There are two approaches to establishing an existential conclusion. Our general principle for the unrestricted existential as a conclusion uses the idea of non-constructive proof, in which a claim of exemplification is based on the reduction to absurdity of a corresponding negative universal. In a constructive proof using existential generalization, an existential conclusion is based on the proof of an instance, which thus constructs
an example of the sort the existential claims to exist.
The laws for existential premises and conclusions are implemented in exploitation and planning rules using some ideas from the rules for universals. The principles for unrestricted existentials are implemented in the rules Proof by Choice (PCh), Non-constructive Proof (NcP), and Existential Generalization (EG). Also as was the case with the universal quantifier, to uncover counterexamples to invalid arguments using finite ranges (when such counterexamples exist), we would need a supplemented form of proof, in this case PCh+.

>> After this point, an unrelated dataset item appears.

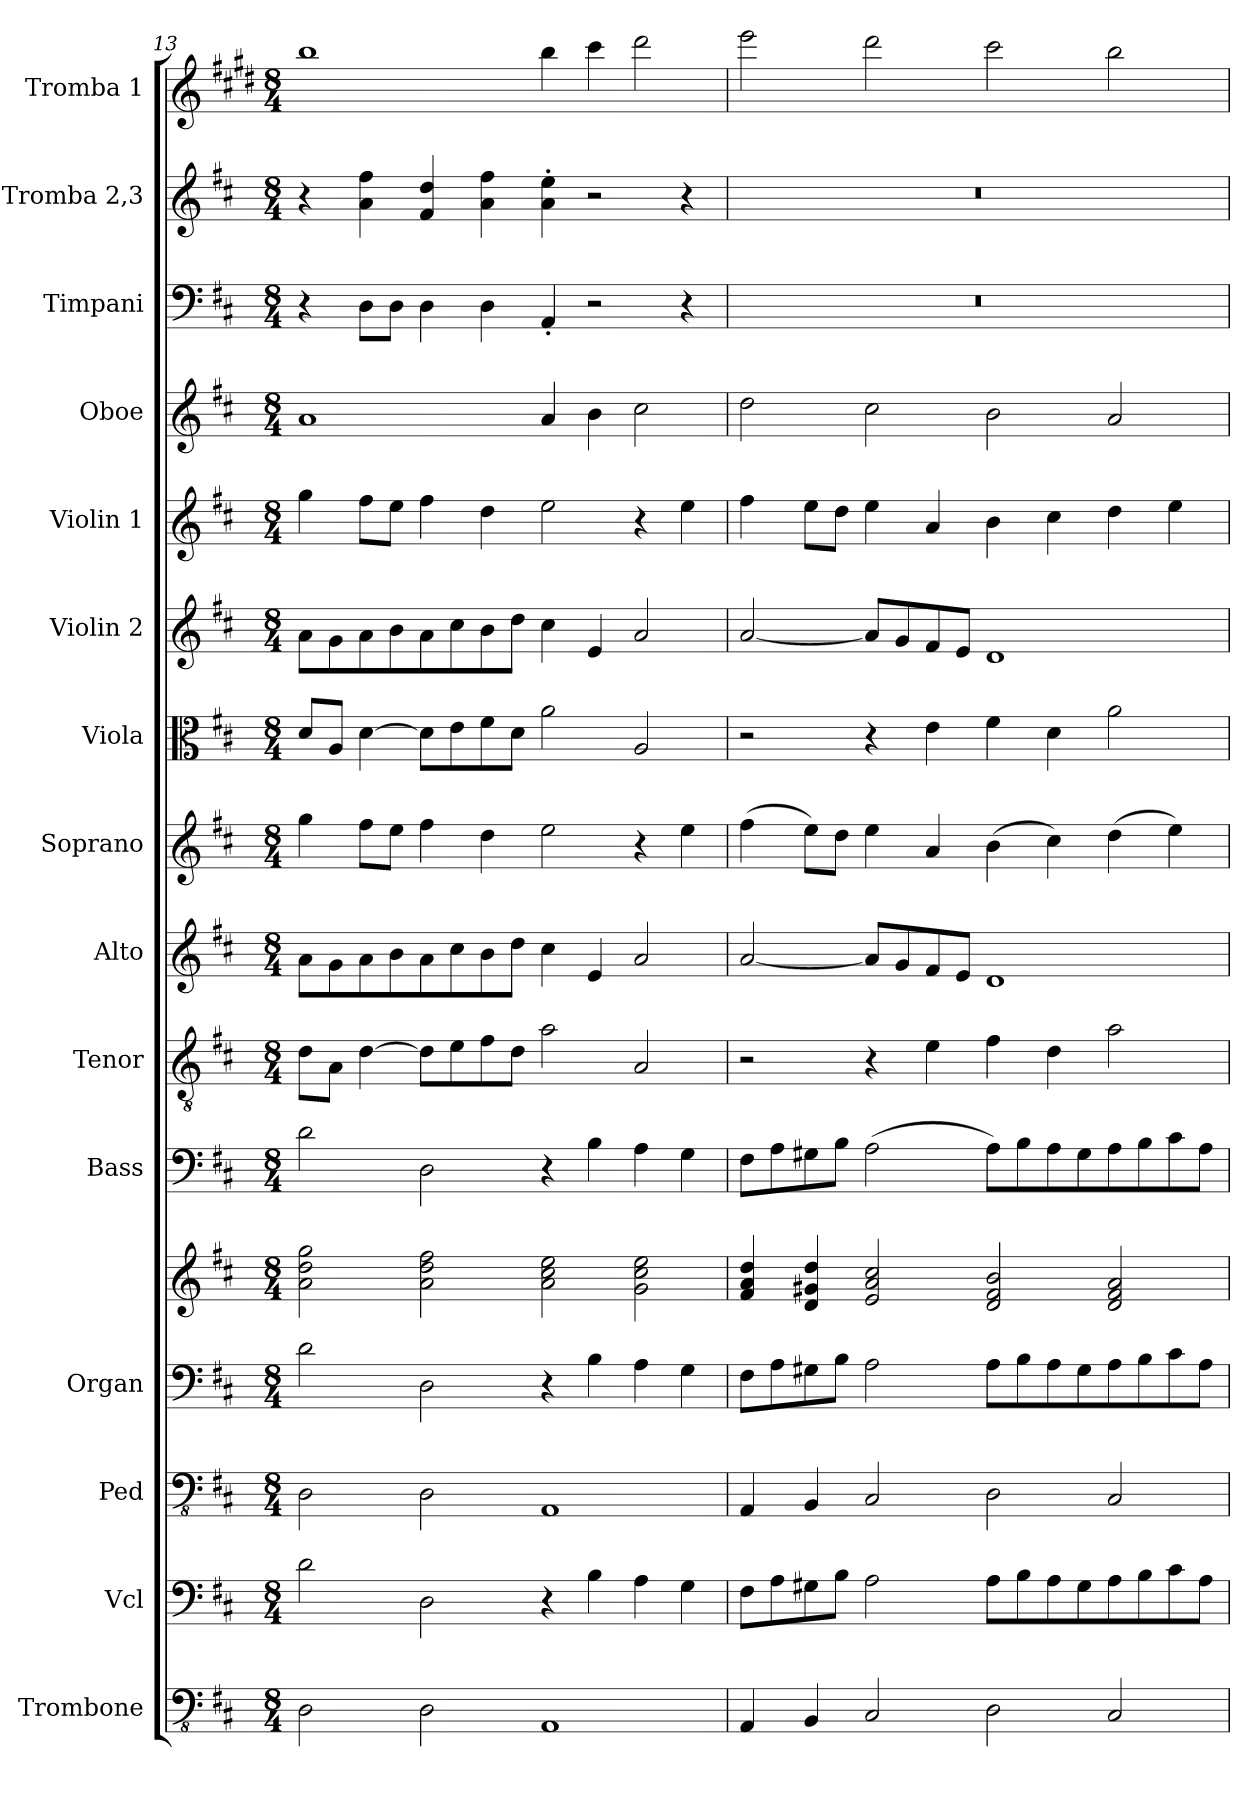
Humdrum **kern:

The system we have now completed accounts for the entailments of what is known as first-order logic. It has come to been seen as the core of deductive logic. Until a century ago that status was given to the theory of syllogims, which can be regarded as a portion of first-order logic which does not make use of the possibility of analyzing the restricting and quantified predicates of generalizations or claims of exemplification.
The qualification first-order indicates that we consider quantification only over individuals and not over properties, properties of those properties, or any other second-order or higher-order entities. Although higher-order logic, or type theory, has attracted interest since Frege, it cannot be given a complete system of derivations.